• _THE PROBLEM_
Your task is to output, without alteration, each line from the one containing "Write a Review" through the final line of the records below.

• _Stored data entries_

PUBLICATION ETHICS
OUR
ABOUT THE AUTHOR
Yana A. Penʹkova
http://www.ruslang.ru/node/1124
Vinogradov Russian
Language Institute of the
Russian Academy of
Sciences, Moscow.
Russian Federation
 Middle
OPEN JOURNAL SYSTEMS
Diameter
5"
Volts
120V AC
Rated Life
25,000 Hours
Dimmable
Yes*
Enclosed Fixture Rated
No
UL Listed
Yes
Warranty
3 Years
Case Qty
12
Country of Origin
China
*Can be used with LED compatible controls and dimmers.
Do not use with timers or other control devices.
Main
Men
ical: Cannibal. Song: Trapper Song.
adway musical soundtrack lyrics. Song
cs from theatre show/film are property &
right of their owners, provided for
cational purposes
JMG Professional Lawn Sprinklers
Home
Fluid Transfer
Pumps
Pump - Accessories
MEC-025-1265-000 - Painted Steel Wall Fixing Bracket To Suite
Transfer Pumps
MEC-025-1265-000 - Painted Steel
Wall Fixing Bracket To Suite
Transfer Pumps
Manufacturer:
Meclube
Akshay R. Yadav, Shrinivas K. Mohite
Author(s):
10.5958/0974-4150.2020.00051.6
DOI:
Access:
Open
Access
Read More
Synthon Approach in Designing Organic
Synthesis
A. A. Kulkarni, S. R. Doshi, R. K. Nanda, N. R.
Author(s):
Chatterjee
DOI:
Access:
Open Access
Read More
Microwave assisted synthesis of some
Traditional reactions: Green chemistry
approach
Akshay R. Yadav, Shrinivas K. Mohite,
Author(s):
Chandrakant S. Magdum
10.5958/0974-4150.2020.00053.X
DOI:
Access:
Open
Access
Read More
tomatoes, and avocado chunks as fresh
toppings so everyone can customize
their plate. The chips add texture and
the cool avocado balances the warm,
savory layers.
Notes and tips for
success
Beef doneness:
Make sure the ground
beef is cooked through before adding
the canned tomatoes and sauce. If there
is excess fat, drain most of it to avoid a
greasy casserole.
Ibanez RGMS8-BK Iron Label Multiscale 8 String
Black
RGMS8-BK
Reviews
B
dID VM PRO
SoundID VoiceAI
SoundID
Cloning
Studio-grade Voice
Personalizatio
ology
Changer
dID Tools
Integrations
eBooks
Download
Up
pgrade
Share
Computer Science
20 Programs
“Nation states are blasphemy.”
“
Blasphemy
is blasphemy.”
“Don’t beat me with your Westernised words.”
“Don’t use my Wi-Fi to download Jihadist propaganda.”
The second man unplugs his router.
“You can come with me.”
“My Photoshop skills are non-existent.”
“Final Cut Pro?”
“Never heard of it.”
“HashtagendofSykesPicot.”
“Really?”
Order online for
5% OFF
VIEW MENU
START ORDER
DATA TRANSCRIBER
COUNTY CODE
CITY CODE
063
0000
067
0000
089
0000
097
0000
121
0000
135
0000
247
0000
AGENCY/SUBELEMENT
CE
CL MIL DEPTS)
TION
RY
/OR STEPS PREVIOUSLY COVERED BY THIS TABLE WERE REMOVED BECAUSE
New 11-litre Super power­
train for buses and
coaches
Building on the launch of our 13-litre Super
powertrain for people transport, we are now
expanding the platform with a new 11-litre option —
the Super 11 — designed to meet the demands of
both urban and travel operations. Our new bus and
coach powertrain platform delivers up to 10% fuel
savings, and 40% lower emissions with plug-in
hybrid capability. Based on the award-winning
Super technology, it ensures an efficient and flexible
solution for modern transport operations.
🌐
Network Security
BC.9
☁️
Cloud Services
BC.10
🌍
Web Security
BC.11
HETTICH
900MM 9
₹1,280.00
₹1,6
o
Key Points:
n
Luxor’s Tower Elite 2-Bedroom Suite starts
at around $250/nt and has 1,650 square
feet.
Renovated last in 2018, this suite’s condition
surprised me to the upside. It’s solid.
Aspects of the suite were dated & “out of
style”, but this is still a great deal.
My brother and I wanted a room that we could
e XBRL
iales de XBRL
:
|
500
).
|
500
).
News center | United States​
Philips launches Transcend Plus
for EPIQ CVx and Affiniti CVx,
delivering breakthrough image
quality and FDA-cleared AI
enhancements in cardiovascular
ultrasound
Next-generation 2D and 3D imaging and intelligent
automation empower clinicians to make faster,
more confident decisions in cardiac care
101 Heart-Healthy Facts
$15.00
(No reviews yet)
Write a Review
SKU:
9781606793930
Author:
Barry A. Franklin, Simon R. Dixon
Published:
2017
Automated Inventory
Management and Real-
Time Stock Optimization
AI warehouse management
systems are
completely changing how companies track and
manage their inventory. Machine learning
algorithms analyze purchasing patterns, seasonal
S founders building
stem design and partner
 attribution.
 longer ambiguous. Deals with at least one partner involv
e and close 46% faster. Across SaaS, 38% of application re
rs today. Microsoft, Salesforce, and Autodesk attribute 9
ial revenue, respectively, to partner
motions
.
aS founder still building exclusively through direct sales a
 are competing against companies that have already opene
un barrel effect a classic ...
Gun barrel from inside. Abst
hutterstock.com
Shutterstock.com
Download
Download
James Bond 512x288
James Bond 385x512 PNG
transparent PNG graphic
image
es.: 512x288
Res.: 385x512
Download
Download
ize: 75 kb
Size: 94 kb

• _SOLUTION TO THIS EXERCISE_
Write a Review
SKU:
9781606793930
Author:
Barry A. Franklin, Simon R. Dixon
Published:
2017
Automated Inventory
Management and Real-
Time Stock Optimization
AI warehouse management
systems are
completely changing how companies track and
manage their inventory. Machine learning
algorithms analyze purchasing patterns, seasonal
S founders building
stem design and partner
 attribution.
 longer ambiguous. Deals with at least one partner involv
e and close 46% faster. Across SaaS, 38% of application re
rs today. Microsoft, Salesforce, and Autodesk attribute 9
ial revenue, respectively, to partner
motions
.
aS founder still building exclusively through direct sales a
 are competing against companies that have already opene
un barrel effect a classic ...
Gun barrel from inside. Abst
hutterstock.com
Shutterstock.com
Download
Download
James Bond 512x288
James Bond 385x512 PNG
transparent PNG graphic
image
es.: 512x288
Res.: 385x512
Download
Download
ize: 75 kb
Size: 94 kb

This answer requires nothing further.